Die Gebäude Geigerstraße 2 bis 2c in Nürnberg-Reichelsdorf. Die ehemaligen Mieter klagen, sie seien mit „Mafia-Methoden“ aus dem Haus geekelt worden. Der Eigentümer hat der Stadt Nürnberg die Gebäude für Flüchtlingsunterkünfte angeboten. (Foto: Wolfram Göll)
Nürnberg-Reichelsdorf

Mieter raus, Flüchtlinge rein?

Hat die Stadt Nürnberg zugelassen, dass ein Hauseigentümer im Stadtteil Reichelsdorf die Mieter mit „Mafia-Methoden“ rauswarf, um das Haus für teures Geld als Flüchtlingsunterkunft an die Stadt zu vermieten? Die CSU-Stadtratsfraktion fordert in einem Antrag nun Aufklärung, Transparenz und klare Vorgaben für künftige Vertragsabschlüsse.

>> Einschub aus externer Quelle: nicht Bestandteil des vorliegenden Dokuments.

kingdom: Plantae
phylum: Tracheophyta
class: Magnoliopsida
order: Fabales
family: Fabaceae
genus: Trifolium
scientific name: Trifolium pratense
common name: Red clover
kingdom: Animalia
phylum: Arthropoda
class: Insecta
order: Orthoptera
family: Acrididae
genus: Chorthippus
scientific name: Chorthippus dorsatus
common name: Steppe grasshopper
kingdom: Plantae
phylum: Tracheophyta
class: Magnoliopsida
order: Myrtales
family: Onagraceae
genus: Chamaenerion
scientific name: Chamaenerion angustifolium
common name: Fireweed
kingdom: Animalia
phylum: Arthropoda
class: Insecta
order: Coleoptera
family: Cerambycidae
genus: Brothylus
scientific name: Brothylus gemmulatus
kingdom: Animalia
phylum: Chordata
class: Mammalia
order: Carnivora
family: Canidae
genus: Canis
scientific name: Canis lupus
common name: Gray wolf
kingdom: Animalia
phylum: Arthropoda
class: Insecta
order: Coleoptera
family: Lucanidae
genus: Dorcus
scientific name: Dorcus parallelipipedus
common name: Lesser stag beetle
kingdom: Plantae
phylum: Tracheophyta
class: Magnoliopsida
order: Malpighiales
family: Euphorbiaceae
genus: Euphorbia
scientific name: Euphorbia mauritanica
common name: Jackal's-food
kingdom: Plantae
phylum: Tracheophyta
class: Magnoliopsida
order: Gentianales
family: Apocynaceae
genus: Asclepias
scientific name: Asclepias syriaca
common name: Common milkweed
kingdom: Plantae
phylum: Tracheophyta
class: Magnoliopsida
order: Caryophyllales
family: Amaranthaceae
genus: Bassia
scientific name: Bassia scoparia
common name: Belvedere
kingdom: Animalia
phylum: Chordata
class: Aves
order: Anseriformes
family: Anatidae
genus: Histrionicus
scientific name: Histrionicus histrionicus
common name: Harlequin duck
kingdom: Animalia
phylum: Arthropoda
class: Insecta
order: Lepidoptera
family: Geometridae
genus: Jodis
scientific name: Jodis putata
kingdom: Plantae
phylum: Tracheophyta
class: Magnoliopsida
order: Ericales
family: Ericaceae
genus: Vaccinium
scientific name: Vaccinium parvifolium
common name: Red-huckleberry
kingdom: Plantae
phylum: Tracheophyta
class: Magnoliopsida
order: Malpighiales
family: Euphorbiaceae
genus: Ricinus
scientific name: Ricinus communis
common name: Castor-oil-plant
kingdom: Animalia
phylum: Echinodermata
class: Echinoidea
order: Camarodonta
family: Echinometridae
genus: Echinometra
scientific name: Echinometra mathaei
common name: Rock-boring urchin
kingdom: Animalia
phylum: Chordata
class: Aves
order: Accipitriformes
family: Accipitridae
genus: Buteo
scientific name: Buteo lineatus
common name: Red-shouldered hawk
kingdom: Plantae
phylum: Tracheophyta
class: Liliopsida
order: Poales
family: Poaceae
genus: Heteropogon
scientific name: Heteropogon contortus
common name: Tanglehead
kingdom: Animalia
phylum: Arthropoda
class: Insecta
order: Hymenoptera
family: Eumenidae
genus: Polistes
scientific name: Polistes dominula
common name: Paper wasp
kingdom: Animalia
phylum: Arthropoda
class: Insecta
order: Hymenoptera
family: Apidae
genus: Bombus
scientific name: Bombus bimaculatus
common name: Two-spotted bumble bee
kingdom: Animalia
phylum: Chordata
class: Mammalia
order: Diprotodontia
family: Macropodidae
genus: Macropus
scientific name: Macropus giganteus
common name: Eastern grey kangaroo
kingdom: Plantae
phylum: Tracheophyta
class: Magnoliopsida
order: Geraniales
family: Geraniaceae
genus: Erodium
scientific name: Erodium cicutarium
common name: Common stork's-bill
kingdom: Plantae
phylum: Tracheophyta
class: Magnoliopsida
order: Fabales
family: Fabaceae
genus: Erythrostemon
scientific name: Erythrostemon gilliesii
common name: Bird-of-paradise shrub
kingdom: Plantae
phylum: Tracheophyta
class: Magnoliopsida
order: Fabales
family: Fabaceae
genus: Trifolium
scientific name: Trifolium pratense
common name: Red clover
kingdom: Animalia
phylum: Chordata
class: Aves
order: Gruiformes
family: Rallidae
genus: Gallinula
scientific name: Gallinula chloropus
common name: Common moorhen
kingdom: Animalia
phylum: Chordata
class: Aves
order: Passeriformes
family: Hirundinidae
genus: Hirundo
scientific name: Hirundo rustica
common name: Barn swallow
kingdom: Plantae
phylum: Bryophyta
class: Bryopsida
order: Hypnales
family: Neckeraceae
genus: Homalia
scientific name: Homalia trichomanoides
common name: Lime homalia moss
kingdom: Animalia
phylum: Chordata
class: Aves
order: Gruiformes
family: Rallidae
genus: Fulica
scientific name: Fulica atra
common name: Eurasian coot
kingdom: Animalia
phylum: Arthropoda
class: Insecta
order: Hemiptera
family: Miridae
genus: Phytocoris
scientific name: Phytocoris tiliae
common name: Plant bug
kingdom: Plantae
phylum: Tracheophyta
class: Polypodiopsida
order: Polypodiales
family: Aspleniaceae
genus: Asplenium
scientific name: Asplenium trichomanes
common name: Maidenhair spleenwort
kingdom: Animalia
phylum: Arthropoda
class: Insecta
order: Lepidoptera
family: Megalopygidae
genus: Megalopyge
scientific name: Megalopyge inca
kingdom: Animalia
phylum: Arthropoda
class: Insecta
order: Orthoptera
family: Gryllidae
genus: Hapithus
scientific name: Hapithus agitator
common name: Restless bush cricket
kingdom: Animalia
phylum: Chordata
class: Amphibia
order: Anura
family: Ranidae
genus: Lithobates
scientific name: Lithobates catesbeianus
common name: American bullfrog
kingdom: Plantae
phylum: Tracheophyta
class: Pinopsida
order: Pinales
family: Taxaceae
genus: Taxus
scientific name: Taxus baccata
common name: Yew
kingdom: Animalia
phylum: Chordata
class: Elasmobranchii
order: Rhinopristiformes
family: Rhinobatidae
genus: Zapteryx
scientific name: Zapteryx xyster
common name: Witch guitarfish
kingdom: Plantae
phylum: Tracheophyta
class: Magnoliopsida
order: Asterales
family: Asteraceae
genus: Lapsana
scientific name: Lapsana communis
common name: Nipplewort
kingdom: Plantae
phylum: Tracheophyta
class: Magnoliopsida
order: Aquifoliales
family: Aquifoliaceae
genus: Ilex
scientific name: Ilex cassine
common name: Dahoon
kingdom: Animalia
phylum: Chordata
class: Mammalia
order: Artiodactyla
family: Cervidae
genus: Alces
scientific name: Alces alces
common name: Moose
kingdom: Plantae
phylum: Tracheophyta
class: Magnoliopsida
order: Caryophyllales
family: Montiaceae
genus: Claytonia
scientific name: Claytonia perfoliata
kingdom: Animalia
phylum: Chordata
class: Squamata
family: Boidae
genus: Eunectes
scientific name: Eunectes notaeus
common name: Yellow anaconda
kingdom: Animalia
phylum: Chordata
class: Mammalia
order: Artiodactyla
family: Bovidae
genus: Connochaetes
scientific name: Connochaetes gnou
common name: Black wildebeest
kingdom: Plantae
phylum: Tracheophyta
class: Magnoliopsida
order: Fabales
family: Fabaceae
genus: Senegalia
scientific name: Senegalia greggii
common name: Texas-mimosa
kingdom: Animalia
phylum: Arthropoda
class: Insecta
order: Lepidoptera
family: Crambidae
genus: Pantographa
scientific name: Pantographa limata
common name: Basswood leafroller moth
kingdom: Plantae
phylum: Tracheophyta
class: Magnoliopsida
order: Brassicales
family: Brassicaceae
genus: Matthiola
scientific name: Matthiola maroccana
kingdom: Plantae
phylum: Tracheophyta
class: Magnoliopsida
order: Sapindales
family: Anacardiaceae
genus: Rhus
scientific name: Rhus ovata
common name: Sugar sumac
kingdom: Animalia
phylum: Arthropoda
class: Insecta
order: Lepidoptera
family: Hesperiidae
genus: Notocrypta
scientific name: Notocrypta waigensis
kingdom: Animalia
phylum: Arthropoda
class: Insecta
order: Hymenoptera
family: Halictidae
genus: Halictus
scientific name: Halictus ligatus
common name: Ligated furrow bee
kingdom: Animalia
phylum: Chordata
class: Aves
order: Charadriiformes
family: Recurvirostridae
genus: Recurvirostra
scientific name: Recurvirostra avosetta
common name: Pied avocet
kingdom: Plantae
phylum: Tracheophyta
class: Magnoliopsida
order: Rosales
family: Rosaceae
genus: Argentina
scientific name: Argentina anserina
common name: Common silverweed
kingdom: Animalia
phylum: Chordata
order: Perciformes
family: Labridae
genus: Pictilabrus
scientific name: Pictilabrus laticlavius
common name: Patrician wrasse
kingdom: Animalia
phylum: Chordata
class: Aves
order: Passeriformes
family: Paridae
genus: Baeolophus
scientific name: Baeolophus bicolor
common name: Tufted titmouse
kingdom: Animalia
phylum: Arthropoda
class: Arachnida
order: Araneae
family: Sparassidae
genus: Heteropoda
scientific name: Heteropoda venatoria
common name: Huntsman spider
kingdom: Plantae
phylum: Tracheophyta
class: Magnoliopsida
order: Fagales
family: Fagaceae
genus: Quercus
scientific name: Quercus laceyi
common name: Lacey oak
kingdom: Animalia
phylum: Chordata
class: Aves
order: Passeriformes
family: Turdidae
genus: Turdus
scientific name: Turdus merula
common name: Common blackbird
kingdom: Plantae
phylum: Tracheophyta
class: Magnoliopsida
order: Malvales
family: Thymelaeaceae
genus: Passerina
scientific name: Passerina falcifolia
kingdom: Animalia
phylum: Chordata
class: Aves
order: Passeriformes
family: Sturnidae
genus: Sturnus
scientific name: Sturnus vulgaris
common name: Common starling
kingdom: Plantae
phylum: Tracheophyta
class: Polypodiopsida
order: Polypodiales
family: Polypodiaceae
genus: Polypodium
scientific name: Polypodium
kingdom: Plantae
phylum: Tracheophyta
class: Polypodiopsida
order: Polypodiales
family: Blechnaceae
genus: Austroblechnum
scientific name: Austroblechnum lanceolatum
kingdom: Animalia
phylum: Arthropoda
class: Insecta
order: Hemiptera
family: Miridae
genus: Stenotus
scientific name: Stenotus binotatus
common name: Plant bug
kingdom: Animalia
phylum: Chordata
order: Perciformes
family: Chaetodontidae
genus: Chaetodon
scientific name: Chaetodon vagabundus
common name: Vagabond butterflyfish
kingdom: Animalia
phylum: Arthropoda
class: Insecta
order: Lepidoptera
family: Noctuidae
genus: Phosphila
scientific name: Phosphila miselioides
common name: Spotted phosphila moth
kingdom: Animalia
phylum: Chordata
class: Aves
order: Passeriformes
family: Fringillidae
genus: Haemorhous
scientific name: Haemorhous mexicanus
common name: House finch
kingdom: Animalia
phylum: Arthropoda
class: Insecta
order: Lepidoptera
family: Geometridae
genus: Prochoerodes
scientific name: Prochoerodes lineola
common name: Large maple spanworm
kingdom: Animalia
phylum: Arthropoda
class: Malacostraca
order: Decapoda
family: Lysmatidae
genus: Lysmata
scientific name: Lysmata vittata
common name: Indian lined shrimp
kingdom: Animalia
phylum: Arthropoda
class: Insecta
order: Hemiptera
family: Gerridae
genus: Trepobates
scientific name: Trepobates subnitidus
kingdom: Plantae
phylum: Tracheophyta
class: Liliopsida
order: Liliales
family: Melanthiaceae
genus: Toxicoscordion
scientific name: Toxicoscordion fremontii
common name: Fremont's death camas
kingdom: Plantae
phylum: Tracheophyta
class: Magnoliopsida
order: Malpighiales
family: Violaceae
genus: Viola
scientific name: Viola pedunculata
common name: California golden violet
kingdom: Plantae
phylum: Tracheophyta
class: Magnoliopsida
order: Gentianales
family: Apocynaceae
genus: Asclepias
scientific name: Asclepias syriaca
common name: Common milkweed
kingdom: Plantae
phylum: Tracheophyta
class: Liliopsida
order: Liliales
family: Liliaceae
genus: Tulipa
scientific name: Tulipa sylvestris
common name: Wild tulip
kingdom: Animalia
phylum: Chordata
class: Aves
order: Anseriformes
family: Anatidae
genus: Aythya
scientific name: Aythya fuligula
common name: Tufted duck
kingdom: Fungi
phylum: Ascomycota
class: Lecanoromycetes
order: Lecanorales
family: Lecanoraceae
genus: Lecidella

Der Eklat war perfekt bei einer Bürgerversammlung Mitte Mai in Nürnberger Stadtteil Reichelsdorf: Die rund 200 Besucher im Sportheim des SV Reichelsdorf ließen wegen der ursprünglich geplanten Flüchtlingsunterkunft in der Geigerstraße 2 (Bild) kein gutes Haar an der Stadtverwaltung. Sozialamts-Leiter Dieter Maly (SPD) – pikanterweise gleichzeitig auch Bruder des Oberbürgermeisters Ulrich Maly (SPD) – musste massive Kritik einstecken. „Wie doof kann die Stadt denn sein, das nicht vorher zu prüfen?“, rief ein Mann laut in die Runde. Die Atmosphäre der Versammlung war aufgeheizt und „zeitweise durchaus bedrohlich“, wie die Nürnberger Nachrichten (NN) schrieben.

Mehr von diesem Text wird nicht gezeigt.